Exercise description:
According to the passage on Theodore Parker below, why would King favor a national holiday bearing his name? Answer in one to three sentences.

Parker was involved in almost every reform movement you could name.    An early biographer of Parker’s provided a list:  "peace, temperance, education, the condition of women, penal legislation, prison discipline, the moral and mental destitution of the rich, [and] the physical destitution of the poor."  He denounced the Mexican War and urged his fellow Bostonians to protest the war.   

No reform issue was more pressing for him than the abolition of slavery.   He urged people to violate the Fugitive Slave Law passed in 1850 that required the return of escaped slaves to their owners.  Many fugitive slaves were part of his congregation. He hid slaves in his own home.   He walked the talk.  He supported abolitionist John Brown who many had considered a terrorist.  He supplied money for munitions to the free states in the battle for Kansas.   

By the time he died in 1860 the abolition of slavery was in no way assured.   Yet he held on to hope and wrote:

"I do not pretend to understand the moral universe; the arc is a long one, my eye reaches but little ways; I cannot calculate the curve and complete the figure by the experience of sight; I can divine it by conscience. And from what I see I am sure it bends towards justice."

That is the original quote.   Over one hundred years later when our nation seethed with inequality and hatred, when African-Americans faced daily humiliation and injustice in a violent, segregated society, 100 years after a Civil War that was fought over slavery, another preacher, Rev. Dr. Martin Luther King, Jr. reframed Rev. Theodore Parker’s hope in one simple sentence:

“The arc of the moral universe is long but it bends toward justice.”

Martin Luther King never thought the civil rights movement was about him.  He never pretended to have started it or to have birthed the theology that instructed it, or created the rhetoric that inspired it.    King knew and stated that he stood on the shoulders of those before him.   His speeches and sermons are filled with the wisdom of the ages.    Much of that wisdom came from the Bible.  Much of it came from thinkers and activists from a wide variety of traditions, including Theodore Parker.

I think King would be ambivalent about a national holiday that bears his name.   He would be in favor of a day, one day better than none, that calls our focus and attention to the struggle, the ongoing struggle for dignity, for racial equality, for nonviolent resistance to all forms of oppression, for the demolition of the military industrial complex, and for the reorienting of priorities toward the poorest of our citizens as opposed to the welfare of the wealthiest corporate elite.

Available data:
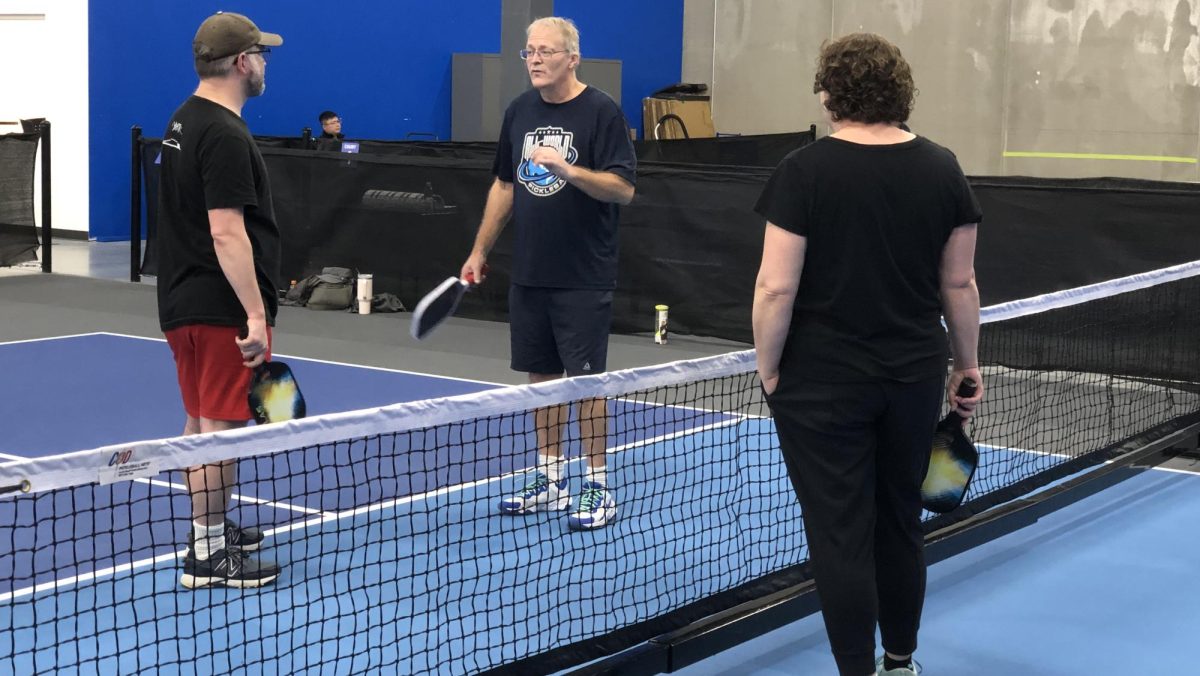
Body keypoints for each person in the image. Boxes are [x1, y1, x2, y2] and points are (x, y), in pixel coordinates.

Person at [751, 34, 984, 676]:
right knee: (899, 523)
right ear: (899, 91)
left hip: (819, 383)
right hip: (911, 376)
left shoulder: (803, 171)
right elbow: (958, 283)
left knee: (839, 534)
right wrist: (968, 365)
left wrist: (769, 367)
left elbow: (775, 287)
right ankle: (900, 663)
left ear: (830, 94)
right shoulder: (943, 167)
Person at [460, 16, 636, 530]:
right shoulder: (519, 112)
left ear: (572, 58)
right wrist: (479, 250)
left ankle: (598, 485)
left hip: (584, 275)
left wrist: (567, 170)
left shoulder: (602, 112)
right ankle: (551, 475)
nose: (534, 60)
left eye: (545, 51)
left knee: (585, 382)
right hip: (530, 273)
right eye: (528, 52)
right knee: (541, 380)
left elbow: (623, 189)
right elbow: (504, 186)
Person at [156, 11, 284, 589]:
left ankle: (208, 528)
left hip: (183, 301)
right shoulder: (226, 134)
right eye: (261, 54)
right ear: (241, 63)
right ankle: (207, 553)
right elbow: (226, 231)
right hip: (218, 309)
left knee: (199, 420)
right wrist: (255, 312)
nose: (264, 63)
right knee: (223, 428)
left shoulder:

Result below:
King would favor such a day because, as one day is better than none, it calls focus and attention to the ongoing struggle. That struggle is for dignity, racial equality, nonviolent resistance to all forms of oppression, the demolition of the military industrial complex, and reorienting priorities toward the poorest citizens rather than the wealthiest corporate elite.